# Ontario HST and home purchase



## square one (Jan 19, 2010)

Hello. Just wondering if anyone can enlighten me. I am thinking about buying a home (not a new build) and selling my current one. How does the upcoming HST in Ontario affect me? Do I have to pay HST on the home I am buying on top of the purchase price? Or does the seller pay it out of the price? Does it only apply to new construction? Do I need a closing date prior to July 1st to avoid it? Any information would be helpful! Thanks.


----------



## CanadianCapitalist (Mar 31, 2009)

HST will be applied only on new homes, not resale properties.


----------



## iherald (Apr 18, 2009)

square one said:


> Hello. Just wondering if anyone can enlighten me. I am thinking about buying a home (not a new build) and selling my current one. How does the upcoming HST in Ontario affect me? Do I have to pay HST on the home I am buying on top of the purchase price? Or does the seller pay it out of the price? Does it only apply to new construction? Do I need a closing date prior to July 1st to avoid it? Any information would be helpful! Thanks.


You will pay HST on your legal fees and other fees. But it won't be charged to the actual buying or selling of the property.


----------



## Berubeland (Sep 6, 2009)

=====

[What you need to do]:
[a] In the Ontario HST thread, on what does iherald say a buyer will still pay HST?
[b] Continue the Ontario HST thread from its last line.

[Information shown]:
=====

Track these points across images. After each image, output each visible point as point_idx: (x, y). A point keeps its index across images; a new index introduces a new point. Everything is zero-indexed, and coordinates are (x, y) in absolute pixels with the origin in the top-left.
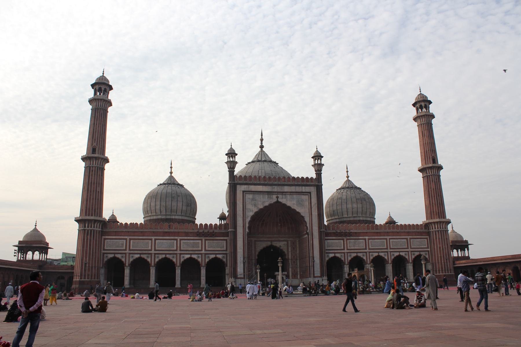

=====

[Answers below]:
[a] Legal fees and other fees.

[b]
The HST also applies to new homes but... the builder gets a 6% credit of some kind so chances are we will see a 2% increase overall due to the new tax.


----------



## Alexandra (Apr 3, 2009)

If you need to fix up your old home before you sell, or plan to do any work in your new home, renovations will now be taxed at 13%.

Also your realtor (if you use one) will be affected - real estate commisions will now be taxed at 13%. I wonder how they will manage to pass that cost onto us, given the latest outrage at their inflated fees ;-)?


----------



## Cal (Jun 17, 2009)

I will be curious to see July home sale stats for new and resales homes.

There was a RE lawyers office in Scarborough that was processing 1000-1200 closings on June 30th alone.

Obviously the HST will be a factor, in puling some sales forward. How much....dunno yet.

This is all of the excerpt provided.